TASK INSTRUCTIONS: Continue the case report on cervical spinal cellular blue nevus from the end of its conclusion.

PAGE TEXT:
==*==

Strong expressions of S-100 and HMB45 were observed in the present case. Normally, cellular blue nevus rarely occurs in the central nervous system but is found most often on the extremities, scalp, and buttocks and exhibits a characteristic blue–black-gray–black clinical discoloration of variable sizes.[1,2]
Menigeal melanoma and blue nevus can be manifested as a large amount of pigment deposition, HMB45 and cell proliferation. However blue nevus have small heterogeneity and a lower Ki-67 index.
The case present in our study represent is special. The heterogeneity of the cells is not obvious, and there is no obvious mitotic phase or necrosis. Although the HMB45 is positive, the Ki67 index is low. The 2 lesions(subcutaneous and subdural) showed the same source during surgery. In summary, the diagnosis is invasive cellular blue nevus.
There have been 8 case reports in the literature on spinal cellular blue nevus so far(Table 1). In these reports, the cellular blue nevus was black with diffuse margins and has been described as both unifocal and multifocal.[4–8] Although blue nevus is a benign tumor, it is generally reported that cellular blue nevus may have a low malignancy potential and can infiltrate lymph nodes in a pattern simulating melanoma.[9] Therefore, the differential diagnosis of spinal blue nevus and malignant melanoma is key, and during the operation, we found that the tumor in the spinal canal is homologous with the tumor under the skin. The cellular heterogeneity of these 2 lesions was not obvious, and mitosis or necrosis was not observed. Although there was a large amount of pigment deposition with cell proliferation, it did not meet the histological diagnostic criteria of malignant melanoma. The cellular blue nevus can infiltrate deep tissue and even reach the spinal cord parenchyma, not really metastasis, but the likelihood of recurrence or malignancy may increase.[4] Different from common pigmented nevus, cellular blue nevus can express HMB45, which is similar to malignant melanoma, but the ki67 index is very low, which is one of the key points for differentiation between cellular blue nevus and malignant melanoma.[10]
Table 1.
Summary of reported cases of cellular blue nevus of the spine with published histopathology: Clinical features.
| Author | Sex | Age | Growth focality | Location | Color | Margins | Malignant | Follow-up (mo) |
|---|---|---|---|---|---|---|---|---|
| KuRoKawa | Woman | 40 | Multifocal | Thoracic | Black | Diffuse | No | 48 |
| GRAHAM | Woman | 46 | Unifocal | Cervical | Black | Diffuse | Yes | 24 |
| Woman | 60 | Unifocal | Cervical | Purple | Diffuse | Yes | Death | |
| Woman | 52 | Unifocal | Cervical | Grey | Clear | No | Unknown | |
| Loghavi | Woman | 55 | Unifocal | Unknown | Unknown | Clear | No | 8.4 |
| B.Lach | Woman | 20 | Unifocal | Cervical | Black | Diffuse | No | 36 |
| Agarwalla | Man | 54 | Unifocal | Cervical | Black | Diffuse | No | 60 |
4. Conclusion
The findings in our case show that surgical treatment is effective for treating cervical spinal cellular blue nevus without the need for postoperative radiotherapy and chemotherapy. Our case can illustrate that the absence of blue nevus on the skin surface cannot be used as an exclusion criterion for cellular blue nevus. In our case the relationship between 2 tumors and the clinical patterns of slow progression can be the basis of differential diagnosis from malignant melanoma, which helps to prevent excessive treatment and provides reassurance for the patient.

==*==

LISTED RECORDS:
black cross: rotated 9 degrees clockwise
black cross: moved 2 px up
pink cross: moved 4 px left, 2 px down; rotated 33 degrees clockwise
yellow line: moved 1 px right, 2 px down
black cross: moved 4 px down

==*==

WRITTEN ANSWER:
Acknowledgments
We thank the patient and his family for participating in this case report and declare that there are no conflicts of interest. No financial support was received for the research, authorship, or publication of this manuscript.
Author contributions
Conceptualization: Zhengwen Kang, QiuSheng Zhang.
Data curation: Zhengwen Kang, Bo Wang.
Investigation: Tong Wang.
Methodology: Shuwen Yang, Zetao Wu.
Project administration: QiuSheng Zhang.
Visualization: Mengyao Ma.
Writing – original draft: Xianfeng Rao, Jianwei Chen.
Writing – review & editing: Xianfeng Rao.
Abbreviation:
- CT
- computed tomography.
The procedures involving patient and his care were conducted under the approval of the Ethics Committee of Shenzhen Second People Hospital. And the patient provided written consent for his medical records in the study.
XR and ZK contributed equally to this work.The authors have no funding and conflicts of interest to disclose.
All data generated or analyzed during this study are included in this published article [and its supplementary information files].
How to cite this article: Rao X, Kang Z, Chen J, Wang T, Ma M, Yang S, Wu Z, Wang B, Zhang Q. Invasive cellular blue nevus in the cervical spine: A case report. Medicine 2024;103:6(e37097).
Contributor Information
Xianfeng Rao, Email: raoxianfeng2021@163.com.
Zhengwen Kang, Email: kzw524319354@163.com.
Jianwei Chen, Email: jwchen997@163.com.
Tong Wang, Email: 279303447@qq.com.
Mengyao Ma, Email: 793261656@qq.com.
Shuwen Yang, Email: 1762341463@qq.com.
Zetao Wu, Email: zetao9805@163.com.
Bo Wang, Email: 279303447@qq.com.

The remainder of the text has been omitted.